I only pull away when I think the both of us might suffocate and lean my forehead on hers. Our heavy breathing is the only noise through the silent house, with the soft sound of music and laughter leaking through the window behind her.

“Wow.” I don’t have the capacity to make a whole sentence. She’s stolen every word I know with that kiss.

“Right,” she says back laughing a little at our current state. I lift my head so I can look at her properly again, to check that she’s real. I don’t know what’s going on in her head and I hate that. I don’t know if she’s thinking the same as me, that was the best kiss I’ve ever had in my life.

I was quite content pretending with her tonight, to have her for just tonight. And then tomorrow, I’d wake up and we’d go back to what we were before and I’d forget everything I felt and thought about her. I’d go back to remembering why she’s here and that would be enough for me.

That will not happen now.

I need her like I need air and water and surfing. What do I do now?

I can’t do this to her.

But I want to, I want to be selfish with her .

“We should—”

“Do that again?” I cut her off, because kissing her again would at least calm me down, stop my brain from spinning out.

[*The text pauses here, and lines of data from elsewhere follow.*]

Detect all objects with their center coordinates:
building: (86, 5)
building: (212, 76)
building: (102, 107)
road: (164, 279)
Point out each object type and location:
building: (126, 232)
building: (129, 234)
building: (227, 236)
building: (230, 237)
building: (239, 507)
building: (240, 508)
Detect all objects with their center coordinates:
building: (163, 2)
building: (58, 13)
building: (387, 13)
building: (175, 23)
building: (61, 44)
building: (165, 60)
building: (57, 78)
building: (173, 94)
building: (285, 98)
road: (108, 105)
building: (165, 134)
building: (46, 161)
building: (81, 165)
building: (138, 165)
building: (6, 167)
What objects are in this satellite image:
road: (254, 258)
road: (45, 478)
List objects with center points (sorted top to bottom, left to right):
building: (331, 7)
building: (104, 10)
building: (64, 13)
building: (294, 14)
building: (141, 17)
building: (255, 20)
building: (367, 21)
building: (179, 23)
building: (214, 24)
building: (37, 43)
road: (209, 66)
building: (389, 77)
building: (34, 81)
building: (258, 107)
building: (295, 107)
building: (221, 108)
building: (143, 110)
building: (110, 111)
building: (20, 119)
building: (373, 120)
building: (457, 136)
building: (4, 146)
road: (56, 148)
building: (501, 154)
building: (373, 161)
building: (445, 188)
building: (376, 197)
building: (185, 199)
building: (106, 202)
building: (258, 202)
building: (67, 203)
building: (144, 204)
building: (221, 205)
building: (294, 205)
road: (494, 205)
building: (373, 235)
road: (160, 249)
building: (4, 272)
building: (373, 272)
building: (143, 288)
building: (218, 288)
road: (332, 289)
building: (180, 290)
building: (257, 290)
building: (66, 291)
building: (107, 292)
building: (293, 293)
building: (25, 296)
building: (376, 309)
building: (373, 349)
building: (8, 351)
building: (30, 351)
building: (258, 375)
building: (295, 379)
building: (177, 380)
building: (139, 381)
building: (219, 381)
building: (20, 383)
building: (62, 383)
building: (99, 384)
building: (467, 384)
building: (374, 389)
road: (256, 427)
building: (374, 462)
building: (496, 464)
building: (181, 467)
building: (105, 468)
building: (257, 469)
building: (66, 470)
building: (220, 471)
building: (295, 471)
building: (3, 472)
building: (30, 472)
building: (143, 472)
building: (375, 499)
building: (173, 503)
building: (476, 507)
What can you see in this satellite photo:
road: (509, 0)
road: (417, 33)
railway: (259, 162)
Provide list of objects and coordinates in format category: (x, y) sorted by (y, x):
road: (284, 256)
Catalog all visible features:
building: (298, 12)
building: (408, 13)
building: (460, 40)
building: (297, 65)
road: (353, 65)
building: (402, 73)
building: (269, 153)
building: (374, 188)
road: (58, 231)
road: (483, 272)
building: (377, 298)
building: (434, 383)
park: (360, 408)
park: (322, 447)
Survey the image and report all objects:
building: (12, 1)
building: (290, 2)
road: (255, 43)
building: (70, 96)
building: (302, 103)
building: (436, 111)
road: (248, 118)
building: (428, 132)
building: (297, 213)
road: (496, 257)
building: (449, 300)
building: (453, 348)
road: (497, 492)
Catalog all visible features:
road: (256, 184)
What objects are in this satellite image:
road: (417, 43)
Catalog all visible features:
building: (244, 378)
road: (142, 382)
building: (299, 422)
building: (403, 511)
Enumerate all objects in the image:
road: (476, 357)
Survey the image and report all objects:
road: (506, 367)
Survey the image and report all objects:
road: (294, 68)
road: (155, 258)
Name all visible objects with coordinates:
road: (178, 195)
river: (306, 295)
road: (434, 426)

“Not what I was going to say.” But as she says it, she looks at my lips and her hands find their way back into my hair.

I hear the shuffling of feet from outside the kitchen, I’d most completely forgotten anyone else was even here. My mum's head appears around the door as I look over my shoulder.

“Hey, Lee is going to make a speech, will you guys come back outside?” She’s gone before either of us can respond, like she was never here. But our bubbles burst. The moment is gone.

Our moment, and before I can even blink her hands are back in her lap, the feeling of her hands in my hair a ghost of the memory. She slides off the countertop and moves around me toward the door.

“Come on,” she tells me, holding a hand out for me as I look at the countertop, hating the space she’s left behind. Wishing she was still here. Still with all the possibilities of us.